Hungary holds rates after June ‘turning point’
Finance minister says central bank was operating in “cyclops mode”
The Central Bank of Hungary (MNB) paused its easing campaign on August 27 after 10 consecutive interest rate cuts.
It left the corridor unchanged, with the key policy rate staying at 6.75%, after inflation rose to 4.1% in July. Its target rate of inflation is 3% in annual terms with a 1% tolerance band.
The MNB said in June that it had passed a “turning point” in its monetary policy, and that any future decisions would either be to hold rates or cut them by only 25 basis points.
The monetary council made its unanimous decision a week after finance minister Márton Nagy said the central bank should “open the money taps” in an interview with pro-government publication Index.
“They [the central bank] are in cyclops mode,” he said. “The central bank is only concerned with inflation.”
Nagy added that with the figure “hovering around 4%” it was already possible to “restart growth” and “lower inflation expectations and fears”.
He also criticised the increased capital requirements to which banks have been subject since the start of the year, which he said “tend to curb lending”.
However, the MNB’s survey of banks, released two days after the interview, indicated that lender sentiment was consistent in the first half of 2024, despite the increase in capital requirements.
Although the bank did not pivot in the way Nagy would have preferred it to, it agreed with his assessment of the economy, saying that its recovery had stalled in Q2.
“Compared to Q1, domestic economic performance fell by 0.2%, while GDP rose by 1.5% in annual terms,” the bank said on August 27. Construction and real estate transactions were the strongest contributors to annual growth, while “economic expansion was restrained by a decline in value added by industry”.
The MNB added that retail trade continued to grow in annual terms.

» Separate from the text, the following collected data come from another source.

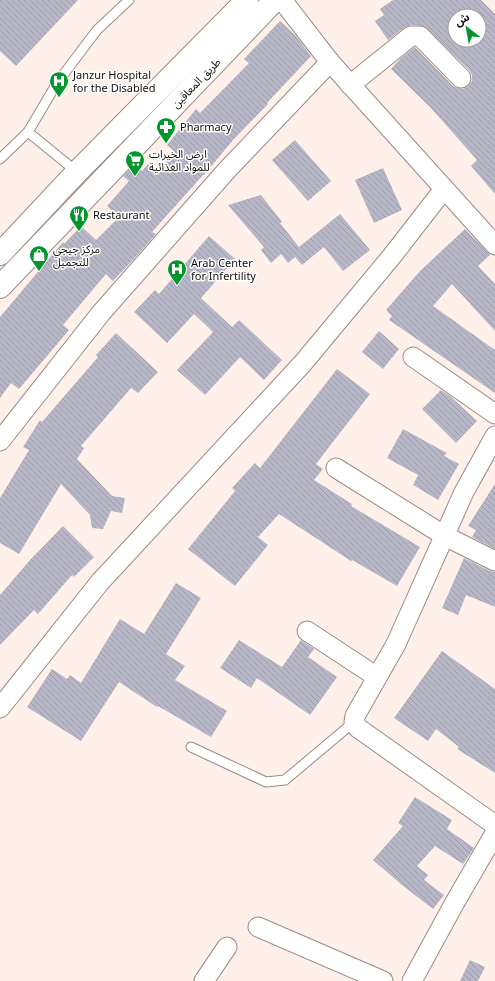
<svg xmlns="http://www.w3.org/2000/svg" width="495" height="981" font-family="Georgia,'Noto Sans Arabic',serif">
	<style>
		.building { fill: url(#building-back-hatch); fill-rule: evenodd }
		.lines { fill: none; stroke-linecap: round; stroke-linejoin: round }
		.service-casing { stroke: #9a8a82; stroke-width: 11 }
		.minor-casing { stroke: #9a8a82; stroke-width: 21 }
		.tertiary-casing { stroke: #9a8a82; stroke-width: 24 }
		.service { stroke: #fff; stroke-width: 9 }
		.minor { stroke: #fff; stroke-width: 19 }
		.tertiary { stroke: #fff; stroke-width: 22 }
		.labels { text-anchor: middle; stroke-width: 3; stroke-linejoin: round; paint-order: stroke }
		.poi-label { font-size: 11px; fill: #130d0b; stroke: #fff; text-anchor: start }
		.street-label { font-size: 11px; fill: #130d0b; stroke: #fff }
	</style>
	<defs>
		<pattern id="building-back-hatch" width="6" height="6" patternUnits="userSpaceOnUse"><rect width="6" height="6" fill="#b7b7c7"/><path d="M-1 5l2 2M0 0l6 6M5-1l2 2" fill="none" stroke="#9c9caa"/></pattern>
	</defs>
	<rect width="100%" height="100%" fill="#fff1ea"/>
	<!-- building -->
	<g class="building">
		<polygon points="0,0 78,0 16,66 0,51"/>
		<path d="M 393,0 L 481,0 L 495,14 L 495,194 L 471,166 L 477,160 L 431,108 L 391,69 L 401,58 L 415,47 L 453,86 L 458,88 L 463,89 L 468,86 L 472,81 L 472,75 L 469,70 L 424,26 L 411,25 L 405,27 L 388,40 L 375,21 L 384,15 L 380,9 ZM 455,16 L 479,16 L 479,40 L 455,40 Z"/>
		<polygon points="280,21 295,35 311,56 267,103 268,104 233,140 204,175 203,175 152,232 156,234 131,262 113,281 106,274 63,325 69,330 19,389 11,383 0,398 0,317 63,242 64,244 81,226 96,240 119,217 107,206 129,181 123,176 135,164 142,171 148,164 157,172 175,152 167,145 196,109 200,113 249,63 244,59"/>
		<polygon points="295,140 331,181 308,201 272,160"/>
		<polygon points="383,168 402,210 374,223 355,180"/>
		<polygon points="261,195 282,222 280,223 299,247 340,214 370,250 343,271 324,247 302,265 295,257 288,263 281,254 271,263 261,250 264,247 228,205"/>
		<polygon points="465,229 490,255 478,266 495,284 495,331 452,284 433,306 495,350 495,393 389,320 392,316 386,310 420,271"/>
		<polygon points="209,236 235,259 201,298 232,327 239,320 282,360 264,380 240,357 205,395 177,370 213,332 194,314 167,343 134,312 155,290 159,294"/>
		<polygon points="379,331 399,349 383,369 362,352"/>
		<polygon points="116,333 158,372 138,393 131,388 81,446 84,448 77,459 112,496 125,498 122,513 111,511 103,529 92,528 90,515 61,484 19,554 0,543 0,498 29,450 23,447 40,420 42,422 98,357 96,355"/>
		<polygon points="337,369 370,394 316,464 323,469 314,480 352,504 351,506 420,547 397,586 352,560 351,561 279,514 258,537 268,545 235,586 188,549 235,491 232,488 255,463 260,468"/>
		<polygon points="441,390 450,396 477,421 456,443 422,409"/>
		<polygon points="403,429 447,453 444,456 459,464 438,500 413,485 418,475 387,458"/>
		<polygon points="495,484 495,549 472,537 476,530 468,526"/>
		<polygon points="63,526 94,557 74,577 72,575 38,614 34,610 0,645 0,595 30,560"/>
		<polygon points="464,558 490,571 495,572 495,607 466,595 458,615 442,608"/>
		<polygon points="176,583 201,598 166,654 185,666 175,680 227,711 211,737 158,706 157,707 119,682 81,741 27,707 52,669 67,679 70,675 81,683 120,619 144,634"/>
		<polygon points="239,640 282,667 301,640 314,649 308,657 337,677 310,715 257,678 251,688 220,668"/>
		<polygon points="442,651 495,689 495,773 457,749 459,747 436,729 428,741 394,718"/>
		<polygon points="415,797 452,820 447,829 474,848 463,864 435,846 417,866 428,875 424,880 444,895 433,909 402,885 373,860 403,826 398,823"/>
		<polygon points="470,960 485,967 478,981 460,981"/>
	</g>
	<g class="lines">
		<defs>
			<g id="service">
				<polyline points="28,132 57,83 97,30 129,0"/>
				<polyline points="0,159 28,132 77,172"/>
				<polyline points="191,747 266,782 285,780 354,722"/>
			</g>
			<g id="minor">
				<polyline points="282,0 330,62 495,245"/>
				<polyline points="350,85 411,36 420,36 461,78"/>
				<polyline points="413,357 495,414"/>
				<polyline points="495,436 464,492 396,644 355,716 354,722 358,728 495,825"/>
				<polyline points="0,441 101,313 227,170 330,62"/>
				<polyline points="336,468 445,536 495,561"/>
				<polyline points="307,631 377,677"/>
				<polyline points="0,708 100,582 303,363 392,256 444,189"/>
				<polyline points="258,927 383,981"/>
				<polyline points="204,981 227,947"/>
				<polyline points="412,981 454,904 495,833"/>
			</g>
			<g id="tertiary">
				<polyline points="0,254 77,172 247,0"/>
				<polyline points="0,287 275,0"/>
			</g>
		</defs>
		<!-- service casing -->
		<use href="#service" class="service-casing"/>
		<!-- minor casing -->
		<use href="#minor" class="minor-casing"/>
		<!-- tertiary casing -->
		<use href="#tertiary" class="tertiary-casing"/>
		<!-- service -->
		<use href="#service" class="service"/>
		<!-- minor -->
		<use href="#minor" class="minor"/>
		<!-- tertiary -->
		<use href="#tertiary" class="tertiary"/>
	</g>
	<!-- icons -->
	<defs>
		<symbol id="hospital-pin" viewBox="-11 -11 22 30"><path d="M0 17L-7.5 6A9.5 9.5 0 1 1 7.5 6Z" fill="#02962d" stroke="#fff"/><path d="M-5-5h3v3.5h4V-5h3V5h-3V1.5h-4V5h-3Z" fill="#fff"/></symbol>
		<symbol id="pharmacy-pin" viewBox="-11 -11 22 30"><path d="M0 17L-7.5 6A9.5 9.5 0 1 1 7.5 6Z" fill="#02962d" stroke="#fff"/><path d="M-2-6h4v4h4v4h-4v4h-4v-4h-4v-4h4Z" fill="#fff"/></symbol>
		<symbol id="supermarket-pin" viewBox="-11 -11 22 30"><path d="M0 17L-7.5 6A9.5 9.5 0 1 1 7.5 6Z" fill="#02962d" stroke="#fff"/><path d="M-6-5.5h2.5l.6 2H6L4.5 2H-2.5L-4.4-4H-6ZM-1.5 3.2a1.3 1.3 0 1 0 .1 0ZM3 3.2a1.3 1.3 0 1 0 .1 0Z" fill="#fff"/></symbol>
		<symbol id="restaurant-pin" viewBox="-11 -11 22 30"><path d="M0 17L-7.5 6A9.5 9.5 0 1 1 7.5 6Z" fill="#02962d" stroke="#fff"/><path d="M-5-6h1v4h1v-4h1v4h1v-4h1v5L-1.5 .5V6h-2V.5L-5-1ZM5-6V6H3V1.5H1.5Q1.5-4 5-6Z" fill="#fff"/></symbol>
		<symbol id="shop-pin" viewBox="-11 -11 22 30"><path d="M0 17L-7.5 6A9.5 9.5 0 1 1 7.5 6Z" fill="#02962d" stroke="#fff"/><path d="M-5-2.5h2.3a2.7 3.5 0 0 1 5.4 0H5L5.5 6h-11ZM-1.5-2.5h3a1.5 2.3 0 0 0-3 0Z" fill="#fff"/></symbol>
	</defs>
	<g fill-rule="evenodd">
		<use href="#hospital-pin" x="48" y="70" width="22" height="30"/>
		<use href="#pharmacy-pin" x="155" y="116" width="22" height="30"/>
		<use href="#supermarket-pin" x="124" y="149" width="22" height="30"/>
		<use href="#restaurant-pin" x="68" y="204" width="22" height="30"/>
		<use href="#shop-pin" x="28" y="244" width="22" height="30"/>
		<use href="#hospital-pin" x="166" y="258" width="22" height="30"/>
	</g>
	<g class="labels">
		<!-- poi labels -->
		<g class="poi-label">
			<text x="73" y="79">Janzur Hospital<tspan x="73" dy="13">for the Disabled</tspan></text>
			<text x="180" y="131">Pharmacy</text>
			<text x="149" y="158">ارض الخيرات<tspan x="149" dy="13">للمواد الغذائية</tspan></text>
			<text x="93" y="219">Restaurant</text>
			<text x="53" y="253">مركز جيجي<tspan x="53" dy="13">للتجميل</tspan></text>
			<text x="191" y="267">Arab Center<tspan x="191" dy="13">for Infertility</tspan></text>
		</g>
		<!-- street labels -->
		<g class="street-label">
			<text transform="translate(196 83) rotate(-46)" y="4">طريق المعاقين</text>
		</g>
	</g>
	<!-- north arrow -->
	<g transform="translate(467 28) rotate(329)"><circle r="19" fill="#ffffff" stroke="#a19e9d"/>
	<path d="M0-3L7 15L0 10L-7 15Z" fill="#02962d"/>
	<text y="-6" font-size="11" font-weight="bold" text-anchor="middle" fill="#130d0b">ش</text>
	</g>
</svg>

Unemployment stood at 4.2% in July and although real wages continued to rise, consumer confidence remained stagnant in the first half of the year.
The bank said the rise in core inflation to 4.7% year on year in July reflected higher fuel and food prices. It said the monetary council was paying “special attention to pricing decisions in the market services sector” where disinflation continued to be slow.
The MNB is expecting inflation to fluctuate closer to the upper band in the coming months. It forecast that core inflation would rise to nearly 5% by the end of 2024 before falling.
Barnabás Virág, the bank’s vice-governor, said market expectations of two more 25bp cuts before the end of the year was still an “absolutely realistic” scenario. He said the MNB would make future decisions based on four factors: inflation figures, decisions by major central banks, consumer and business confidence, and risk assessments.
Virág hinted at the possibility of a September rate cut. He said that by then, more major central banks, including the US Federal Reserve, would have announced policy decisions, and that these influenced money flows in smaller economies, such as Hungary’s.